Metamath Proof Explorer


Theorem ply1coefsupp

Description: The decomposition of a univariate polynomial is finitely supported. Formerly part of proof for ply1coe . (Contributed by Stefan O'Rear, 21-Mar-2015) (Revised by AV, 8-Aug-2019)

Ref Expression
Hypotheses ply1coefsupp.p
|- P = ( Poly1 ` R )
ply1coefsupp.x
|- X = ( var1 ` R )
ply1coefsupp.b
|- B = ( Base ` P )
ply1coefsupp.n
|- .x. = ( .s ` P )
ply1coefsupp.m
|- M = ( mulGrp ` P )
ply1coefsupp.e
|- .^ = ( .g ` M )
ply1coefsupp.a
|- A = ( coe1 ` K )
Assertion ply1coefsupp
|- ( ( R e. Ring /\ K e. B ) -> ( k e. NN0 |-> ( ( A ` k ) .x. ( k .^ X ) ) ) finSupp ( 0g ` P ) )

Proof

Step Hyp Ref Expression
1 ply1coefsupp.p
 |-  P = ( Poly1 ` R )
2 ply1coefsupp.x
 |-  X = ( var1 ` R )
3 ply1coefsupp.b
 |-  B = ( Base ` P )
4 ply1coefsupp.n
 |-  .x. = ( .s ` P )
5 ply1coefsupp.m
 |-  M = ( mulGrp ` P )
6 ply1coefsupp.e
 |-  .^ = ( .g ` M )
7 ply1coefsupp.a
 |-  A = ( coe1 ` K )
8 eqid
 |-  ( Scalar ` P ) = ( Scalar ` P )
9 1 ply1lmod
 |-  ( R e.
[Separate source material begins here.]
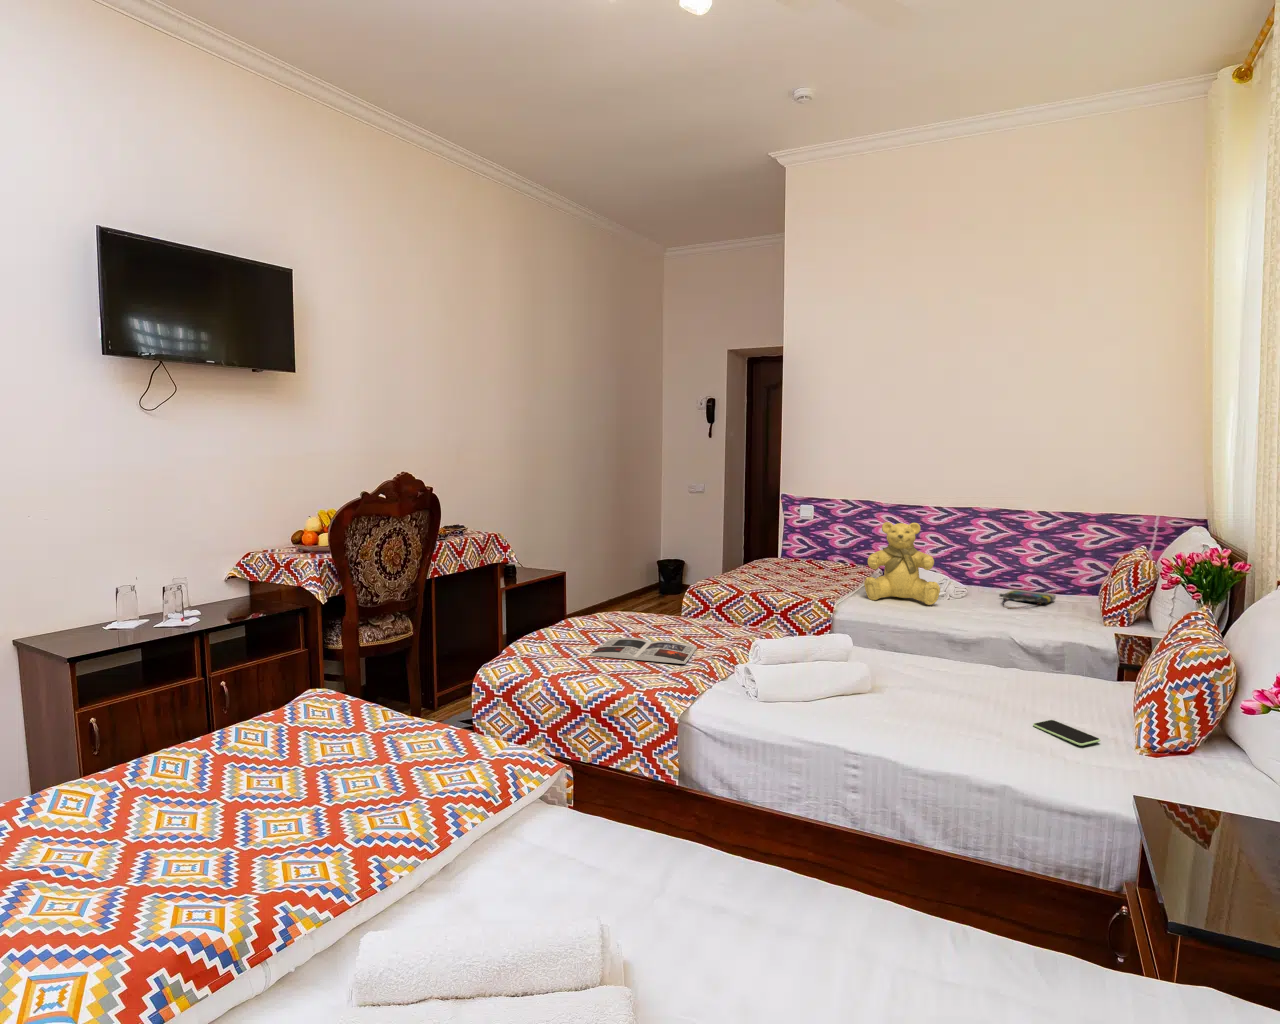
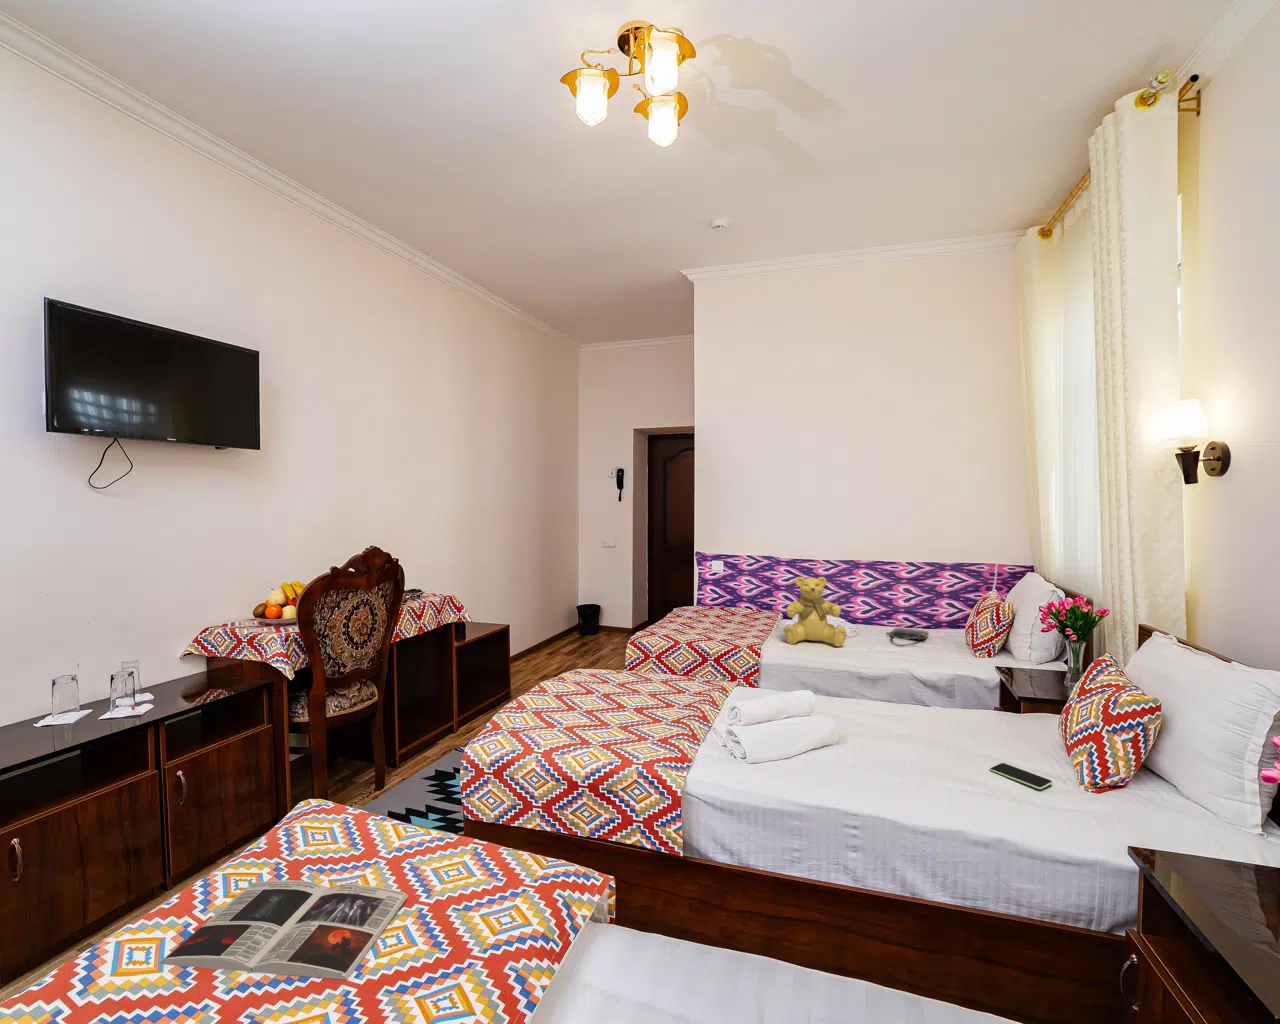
magazine: present [590,638,697,664] -> present [159,880,408,980]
Ring -> P e. LMod )
10 9 adantr
 |-  ( ( R e. Ring /\ K e. B ) -> P e. LMod )
11 nn0ex
 |-  NN0 e. _V
12 11 a1i
 |-  ( ( R e. Ring /\ K e. B ) -> NN0 e. _V )
13 1 ply1ring
 |-  ( R e. Ring -> P e. Ring )
14 5 ringmgp
 |-  ( P e. Ring -> M e. Mnd )
15 13 14 syl
 |-  ( R e. Ring -> M e. Mnd )
16 15 ad2antrr
 |-  ( ( ( R e. Ring /\ K e. B ) /\ k e. NN0 ) -> M e. Mnd )
17 simpr
 |-  ( ( ( R e. Ring /\ K e. B ) /\ k e. NN0 ) -> k e. NN0 )
18 2 1 3 vr1cl
 |-  ( R e. Ring -> X e. B )
19 18 ad2antrr
 |-  ( ( ( R e. Ring /\ K e. B ) /\ k e. NN0 ) -> X e. B )
20 5 3 mgpbas
 |-  B = ( Base ` M )
21 20 6 mulgnn0cl
 |-  ( ( M e. Mnd /\ k e. NN0 /\ X e. B ) -> ( k .^ X ) e. B )
22 16 17 19 21 syl3anc
 |-  ( ( ( R e. Ring /\ K e. B ) /\ k e. NN0 ) -> ( k .^ X ) e. B )
23 eqid
 |-  ( Base ` R ) = ( Base ` R )
24 7 3 1 23 coe1f
 |-  ( K e. B -> A : NN0 --> ( Base ` R ) )
25 24 adantl
 |-  ( ( R e. Ring /\ K e. B ) -> A : NN0 --> ( Base ` R ) )
26 eqid
 |-  ( 0g ` R ) = ( 0g ` R )
27 7 3 1 26 coe1sfi
 |-  ( K e. B -> A finSupp ( 0g ` R ) )
28 27 adantl
 |-  ( ( R e. Ring /\ K e. B ) -> A finSupp ( 0g ` R ) )
29 1 ply1sca
 |-  ( R e. Ring -> R = ( Scalar ` P ) )
30 29 eqcomd
 |-  ( R e. Ring -> ( Scalar ` P ) = R )
31 30 adantr
 |-  ( ( R e. Ring /\ K e. B ) -> ( Scalar ` P ) = R )
32 31 fveq2d
 |-  ( ( R e. Ring /\ K e. B ) -> ( 0g ` ( Scalar ` P ) ) = ( 0g ` R ) )
33 28 32 breqtrrd
 |-  ( ( R e. Ring /\ K e. B ) -> A finSupp ( 0g ` ( Scalar ` P ) ) )
34 3 8 4 10 12 22 25 33 mptscmfsuppd
 |-  ( ( R e. Ring /\ K e. B ) -> ( k e. NN0 |-> ( ( A ` k ) .x. ( k .^ X ) ) ) finSupp ( 0g ` P ) )